EPA Initiating Rule to Reduce Mercury from Dental Offices
Recently, the EPA announced it intends to propose a rule to reduce mercury waste from dental offices. Mercury is a concern to human health because it is considered a persistent bioaccumulative toxic element.
According to the EPA, dental amalgams, or fillings containing mercury, account for 3.7 tons of mercury discharged into US waterways each year.
The EPA cited several studies and reports, including those from the National Association of Clean Water Agencies and the American Dental Association, which have identified dental offices as the main source of mercury discharges into publicly-owned water treatment facilities.

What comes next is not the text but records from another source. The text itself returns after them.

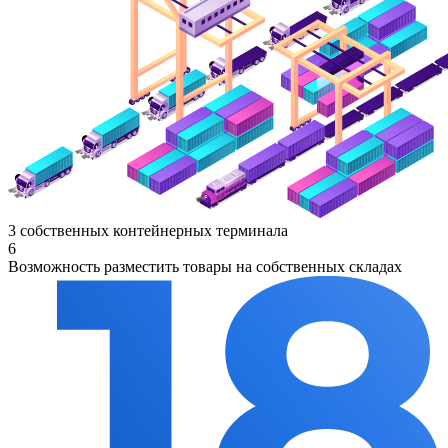
3 собственных контейнерных терминала
6
Возможность разместить товары на собственных складах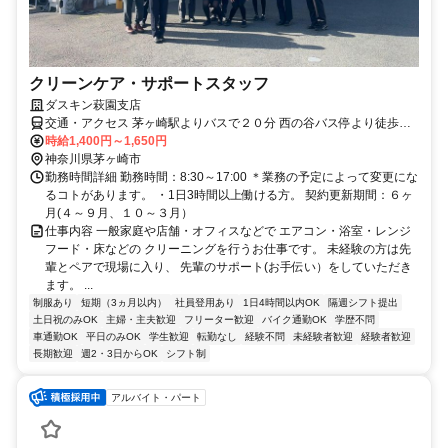
クリーンケア・サポートスタッフ
ダスキン萩園支店
交通・アクセス 茅ヶ崎駅よりバスで２０分 西の谷バス停より徒歩２
分
時給1,400円～1,650円
神奈川県茅ヶ崎市
勤務時間詳細 勤務時間：8:30～17:00 ＊業務の予定によって変更にな
るコトがあります。 ・1日3時間以上働ける方。 契約更新期間：６ヶ
月(４～９月、１０～３月）
仕事内容 一般家庭や店舗・オフィスなどで エアコン・浴室・レンジ
フード・床などの クリーニングを行うお仕事です。 未経験の方は先
輩とペアで現場に入り、 先輩のサポート(お手伝い）をしていただき
ます。 ...
制服あり
短期（3ヵ月以内）
社員登用あり
1日4時間以内OK
隔週シフト提出
土日祝のみOK
主婦・主夫歓迎
フリーター歓迎
バイク通勤OK
学歴不問
車通勤OK
平日のみOK
学生歓迎
転勤なし
経験不問
未経験者歓迎
経験者歓迎
長期歓迎
週2・3日からOK
シフト制
アルバイト・パート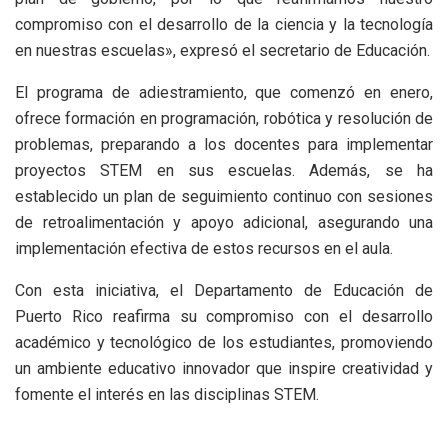
compromiso con el desarrollo de la ciencia y la tecnología
en nuestras escuelas», expresó el secretario de Educación.
El programa de adiestramiento, que comenzó en enero,
ofrece formación en programación, robótica y resolución de
problemas, preparando a los docentes para implementar
proyectos STEM en sus escuelas. Además, se ha
establecido un plan de seguimiento continuo con sesiones
de retroalimentación y apoyo adicional, asegurando una
implementación efectiva de estos recursos en el aula.
Con esta iniciativa, el Departamento de Educación de
Puerto Rico reafirma su compromiso con el desarrollo
académico y tecnológico de los estudiantes, promoviendo
un ambiente educativo innovador que inspire creatividad y
fomente el interés en las disciplinas STEM.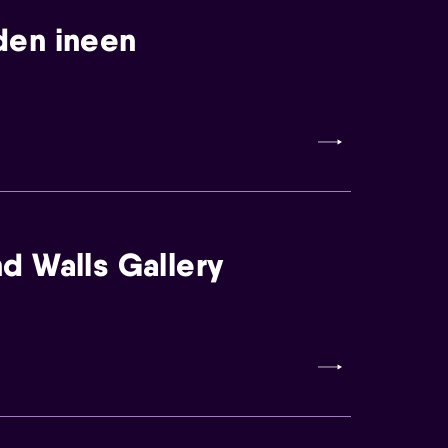
den ineen
d Walls Gallery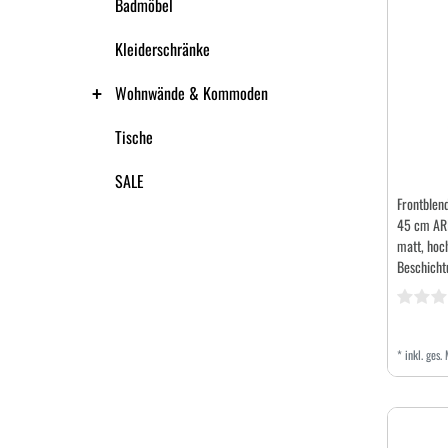
Badmöbel
Kleiderschränke
Wohnwände & Kommoden
Tische
SALE
Frontblend
45 cm ARI
matt, hoch
Beschicht
*
inkl. ges.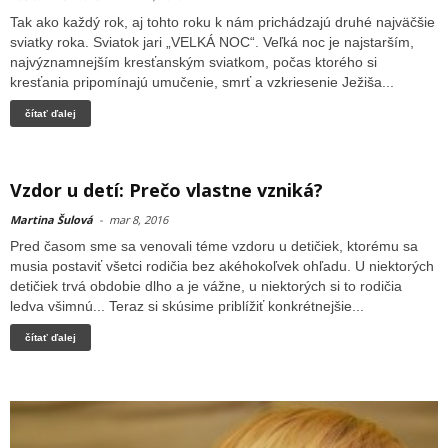
Tak ako každý rok, aj tohto roku k nám prichádzajú druhé najväčšie
sviatky roka. Sviatok jari „VELKÁ NOC“. Veľká noc je najstarším,
najvýznamnejším kresťanským sviatkom, počas ktorého si
kresťania pripomínajú umučenie, smrť a vzkriesenie Ježiša...
čítať ďalej
Vzdor u detí: Prečo vlastne vzniká?
Martina Šulová
-
mar 8, 2016
Pred časom sme sa venovali téme vzdoru u detičiek, ktorému sa
musia postaviť všetci rodičia bez akéhokoľvek ohľadu. U niektorých
detičiek trvá obdobie dlho a je vážne, u niektorých si to rodičia
ledva všimnú... Teraz si skúsime priblížiť konkrétnejšie...
čítať ďalej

Mercury makes its way into the environment through discharges to rivers and lakes after the waste is flushed into chair-side drains and enters the wastewater system. Once released, certain microorganisms can change elemental mercury into methylmercury, a highly toxic form that can damage brain development and nervous systems. Fish and shellfish are the main sources of methylmercury exposure to humans.
Until the final rule is promulgated, the EPA is encouraging all dental offices to install amalgam separators, which should capture about 95% of the mercury that would otherwise enter waterways. Dental offices will be able to use this technology to meet the proposed requirements. The EPA expects to announce the new rule to reduce discharges in 2011 and to have it finalized by 2012.